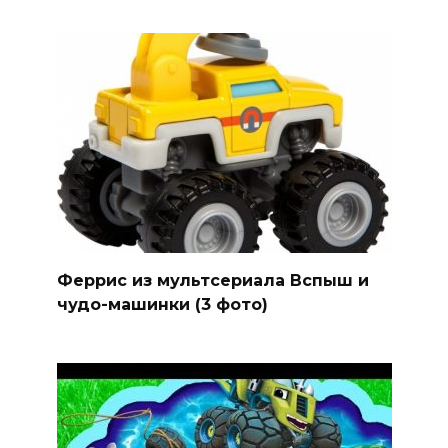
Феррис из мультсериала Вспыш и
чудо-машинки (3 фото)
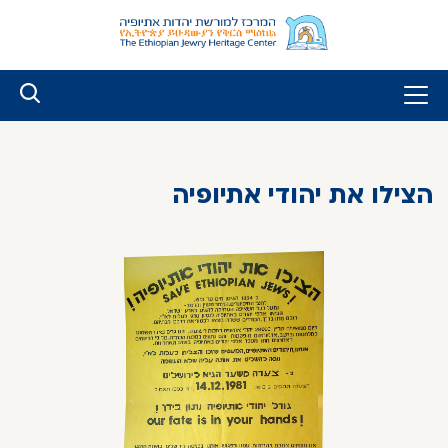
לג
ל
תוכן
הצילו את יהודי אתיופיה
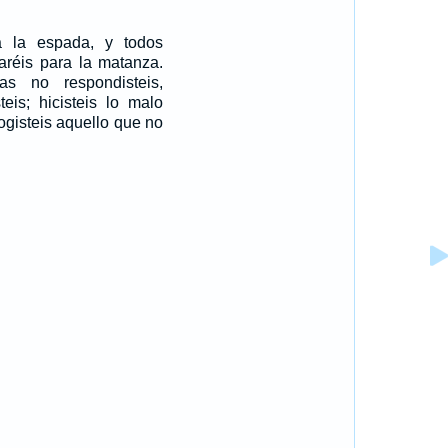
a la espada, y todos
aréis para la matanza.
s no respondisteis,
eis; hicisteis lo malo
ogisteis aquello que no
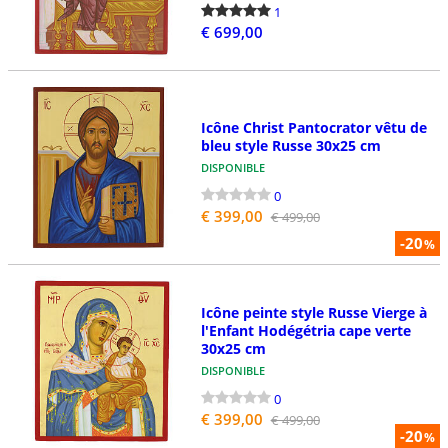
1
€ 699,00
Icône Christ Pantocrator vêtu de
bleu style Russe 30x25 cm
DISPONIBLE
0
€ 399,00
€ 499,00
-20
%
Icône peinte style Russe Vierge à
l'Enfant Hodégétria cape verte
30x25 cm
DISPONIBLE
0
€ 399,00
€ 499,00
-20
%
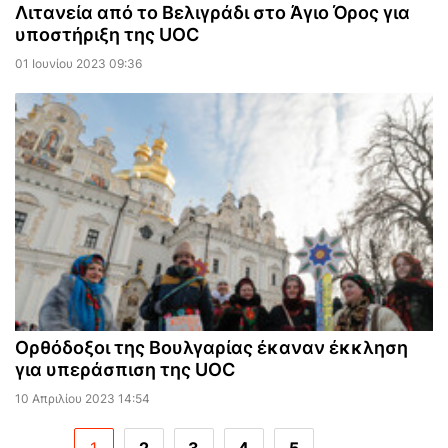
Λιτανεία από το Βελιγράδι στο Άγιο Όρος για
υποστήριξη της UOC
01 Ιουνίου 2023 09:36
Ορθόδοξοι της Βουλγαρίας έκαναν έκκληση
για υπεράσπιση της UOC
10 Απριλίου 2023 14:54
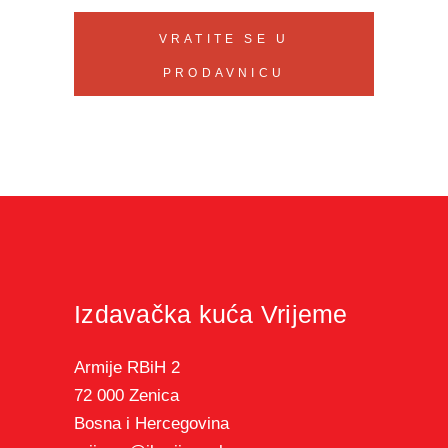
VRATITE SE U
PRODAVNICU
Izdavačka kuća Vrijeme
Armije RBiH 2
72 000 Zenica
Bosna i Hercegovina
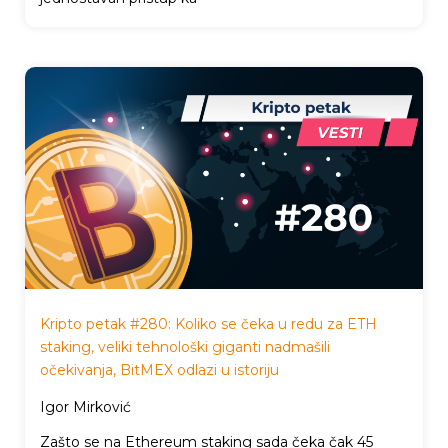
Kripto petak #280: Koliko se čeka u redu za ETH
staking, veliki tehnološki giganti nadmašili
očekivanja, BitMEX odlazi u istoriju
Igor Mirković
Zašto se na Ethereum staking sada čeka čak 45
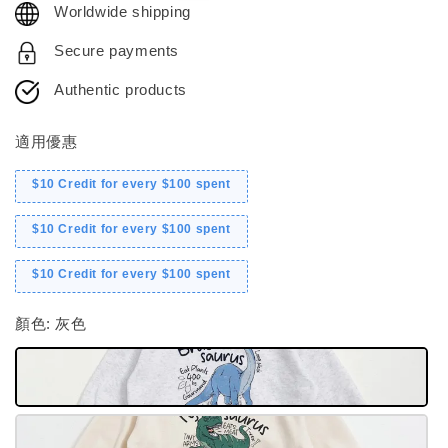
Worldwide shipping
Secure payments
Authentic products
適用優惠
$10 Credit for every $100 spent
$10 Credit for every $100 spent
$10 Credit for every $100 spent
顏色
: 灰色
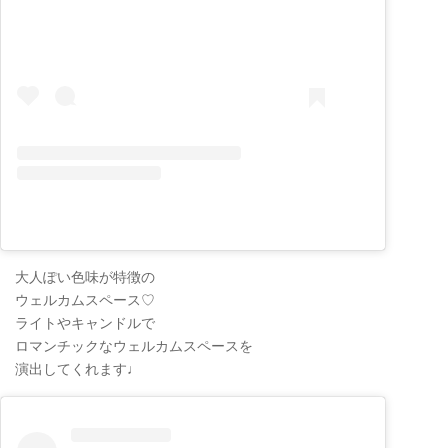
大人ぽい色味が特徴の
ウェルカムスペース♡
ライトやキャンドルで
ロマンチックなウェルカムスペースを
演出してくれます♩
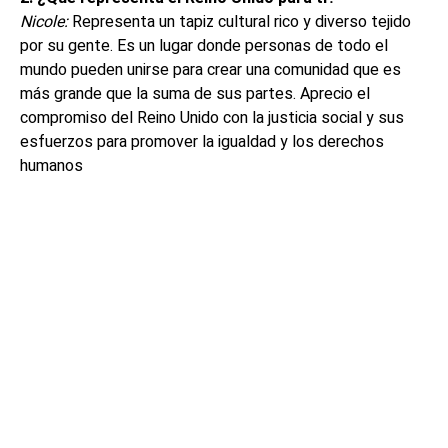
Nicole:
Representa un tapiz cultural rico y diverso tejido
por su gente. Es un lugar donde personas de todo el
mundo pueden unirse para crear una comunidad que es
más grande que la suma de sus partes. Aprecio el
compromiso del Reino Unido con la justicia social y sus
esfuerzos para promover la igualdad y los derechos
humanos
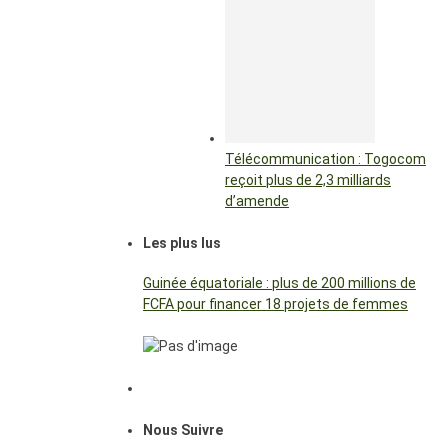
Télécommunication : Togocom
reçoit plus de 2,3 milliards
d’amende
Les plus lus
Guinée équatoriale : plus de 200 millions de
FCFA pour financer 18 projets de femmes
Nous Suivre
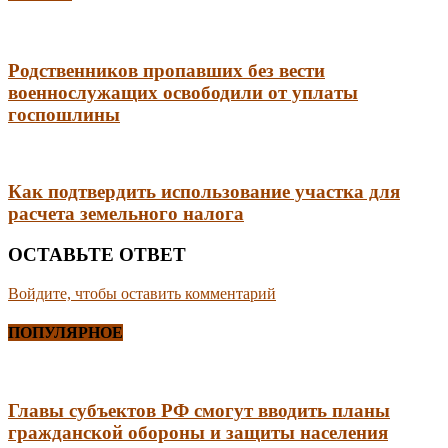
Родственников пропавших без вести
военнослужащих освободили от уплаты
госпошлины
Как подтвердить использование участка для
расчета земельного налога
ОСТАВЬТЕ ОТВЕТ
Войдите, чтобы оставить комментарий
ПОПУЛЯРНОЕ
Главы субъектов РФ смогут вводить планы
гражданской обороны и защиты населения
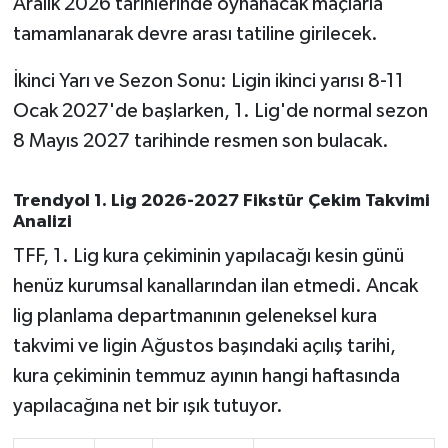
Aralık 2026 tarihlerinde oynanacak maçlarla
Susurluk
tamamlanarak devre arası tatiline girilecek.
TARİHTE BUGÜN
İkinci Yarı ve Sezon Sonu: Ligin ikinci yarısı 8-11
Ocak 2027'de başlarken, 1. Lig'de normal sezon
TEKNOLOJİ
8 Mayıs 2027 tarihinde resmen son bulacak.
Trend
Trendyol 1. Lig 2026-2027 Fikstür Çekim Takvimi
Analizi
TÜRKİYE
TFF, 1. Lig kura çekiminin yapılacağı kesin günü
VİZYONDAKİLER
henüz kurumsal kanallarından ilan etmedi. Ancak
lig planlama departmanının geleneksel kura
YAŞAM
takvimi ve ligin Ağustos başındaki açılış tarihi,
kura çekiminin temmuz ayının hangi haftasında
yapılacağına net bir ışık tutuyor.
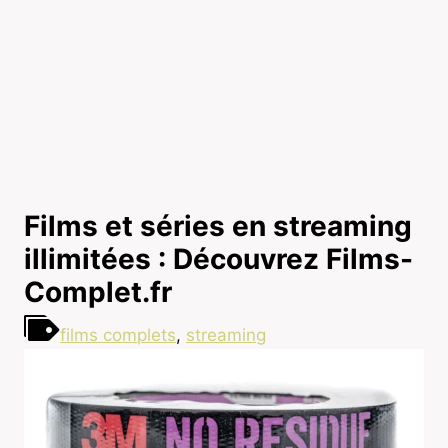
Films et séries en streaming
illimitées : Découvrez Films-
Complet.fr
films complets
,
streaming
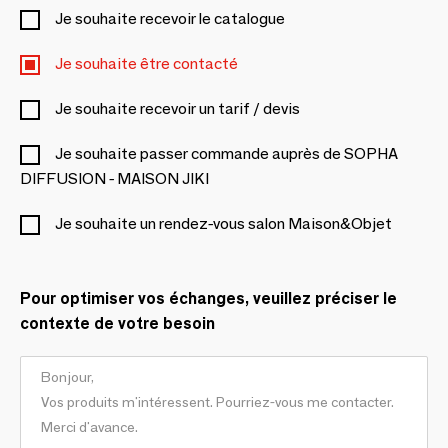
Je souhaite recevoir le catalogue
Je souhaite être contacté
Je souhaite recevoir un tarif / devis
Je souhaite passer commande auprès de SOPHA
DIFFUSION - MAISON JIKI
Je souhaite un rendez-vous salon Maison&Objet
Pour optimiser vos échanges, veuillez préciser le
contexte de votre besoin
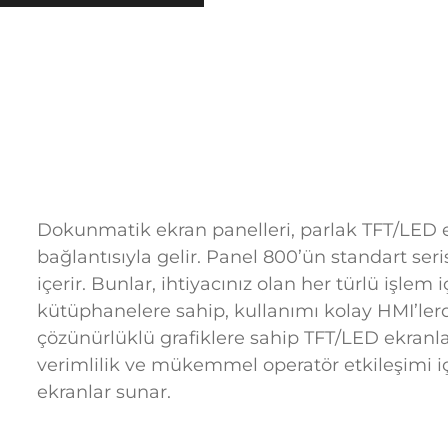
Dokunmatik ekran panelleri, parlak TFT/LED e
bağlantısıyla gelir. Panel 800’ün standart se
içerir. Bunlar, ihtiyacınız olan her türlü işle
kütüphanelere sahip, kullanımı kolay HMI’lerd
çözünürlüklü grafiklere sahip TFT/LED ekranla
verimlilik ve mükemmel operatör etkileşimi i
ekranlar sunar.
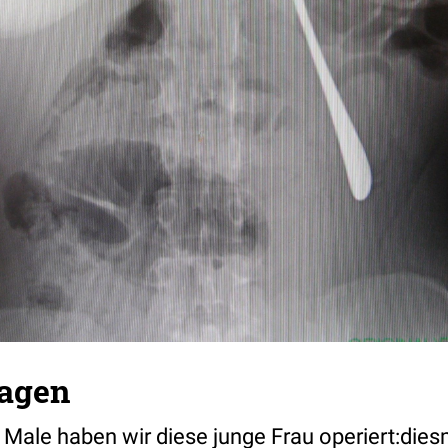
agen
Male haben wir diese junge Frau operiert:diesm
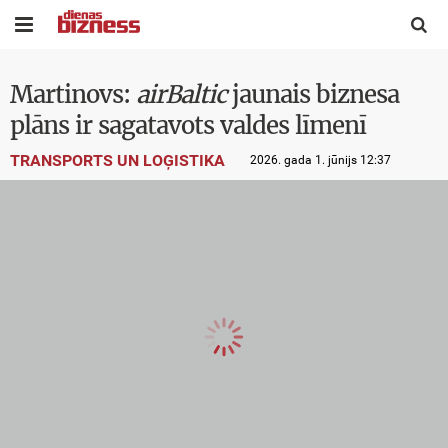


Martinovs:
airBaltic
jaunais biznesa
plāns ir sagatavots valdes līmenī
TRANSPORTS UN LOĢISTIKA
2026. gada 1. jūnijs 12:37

■ **Work order**
Write out the text of every item above again, replacing each "DISPONIBLE" with "EN STOCK" and changing nothing else. Leave the pictures out.

■ **Output of the exercise**
Феррис из мультсериала Вспыш и
чудо-машинки (3 фото)
לג
ל
תוכן
הצילו את יהודי אתיופיה
a la espada, y todos
aréis para la matanza.
s no respondisteis,
eis; hicisteis lo malo
ogisteis aquello que no
1
€ 699,00
Icône Christ Pantocrator vêtu de
bleu style Russe 30x25 cm
EN STOCK
0
€ 399,00
€ 499,00
-20
%
Icône peinte style Russe Vierge à
l'Enfant Hodégétria cape verte
30x25 cm
EN STOCK
0
€ 399,00
€ 499,00
-20
%
Λιτανεία από το Βελιγράδι στο Άγιο Όρος για
υποστήριξη της UOC
01 Ιουνίου 2023 09:36
Ορθόδοξοι της Βουλγαρίας έκαναν έκκληση
για υπεράσπιση της UOC
10 Απριλίου 2023 14:54
VRATITE SE U
PRODAVNICU
Izdavačka kuća Vrijeme
Armije RBiH 2
72 000 Zenica
Bosna i Hercegovina
Kripto petak #280: Koliko se čeka u redu za ETH
staking, veliki tehnološki giganti nadmašili
očekivanja, BitMEX odlazi u istoriju
Igor Mirković
Zašto se na Ethereum staking sada čeka čak 45
Worldwide shipping
Secure payments
Authentic products
適用優惠
$10 Credit for every $100 spent
$10 Credit for every $100 spent
$10 Credit for every $100 spent
顏色
: 灰色
大人ぽい色味が特徴の
ウェルカムスペース♡
ライトやキャンドルで
ロマンチックなウェルカムスペースを
演出してくれます♩
Nicole:
Representa un tapiz cultural rico y diverso tejido
por su gente. Es un lugar donde personas de todo el
mundo pueden unirse para crear una comunidad que es
más grande que la suma de sus partes. Aprecio el
compromiso del Reino Unido con la justicia social y sus
esfuerzos para promover la igualdad y los derechos
humanos
Télécommunication : Togocom
reçoit plus de 2,3 milliards
d’amende
Les plus lus
Guinée équatoriale : plus de 200 millions de
FCFA pour financer 18 projets de femmes
Nous Suivre
Родственников пропавших без вести
военнослужащих освободили от уплаты
госпошлины
Как подтвердить использование участка для
расчета земельного налога
ОСТАВЬТЕ ОТВЕТ
Войдите, чтобы оставить комментарий
ПОПУЛЯРНОЕ
Главы субъектов РФ смогут вводить планы
гражданской обороны и защиты населения
Aralık 2026 tarihlerinde oynanacak maçlarla
Susurluk
tamamlanarak devre arası tatiline girilecek.
TARİHTE BUGÜN
İkinci Yarı ve Sezon Sonu: Ligin ikinci yarısı 8-11
Ocak 2027'de başlarken, 1. Lig'de normal sezon
TEKNOLOJİ
8 Mayıs 2027 tarihinde resmen son bulacak.
Trend
Trendyol 1. Lig 2026-2027 Fikstür Çekim Takvimi
Analizi
TÜRKİYE
TFF, 1. Lig kura çekiminin yapılacağı kesin günü
VİZYONDAKİLER
henüz kurumsal kanallarından ilan etmedi. Ancak
lig planlama departmanının geleneksel kura
YAŞAM
takvimi ve ligin Ağustos başındaki açılış tarihi,
kura çekiminin temmuz ayının hangi haftasında
yapılacağına net bir ışık tutuyor.
Films et séries en streaming
illimitées : Découvrez Films-
Complet.fr
films complets
,
streaming
Je souhaite recevoir le catalogue
Je souhaite être contacté
Je souhaite recevoir un tarif / devis
Je souhaite passer commande auprès de SOPHA
DIFFUSION - MAISON JIKI
Je souhaite un rendez-vous salon Maison&Objet
Pour optimiser vos échanges, veuillez préciser le
contexte de votre besoin
Dokunmatik ekran panelleri, parlak TFT/LED e
bağlantısıyla gelir. Panel 800’ün standart se
içerir. Bunlar, ihtiyacınız olan her türlü işle
kütüphanelere sahip, kullanımı kolay HMI’lerd
çözünürlüklü grafiklere sahip TFT/LED ekranla
verimlilik ve mükemmel operatör etkileşimi i
ekranlar sunar.
agen
Male haben wir diese junge Frau operiert:diesm


Martinovs:
airBaltic
jaunais biznesa
plāns ir sagatavots valdes līmenī
TRANSPORTS UN LOĢISTIKA
2026. gada 1. jūnijs 12:37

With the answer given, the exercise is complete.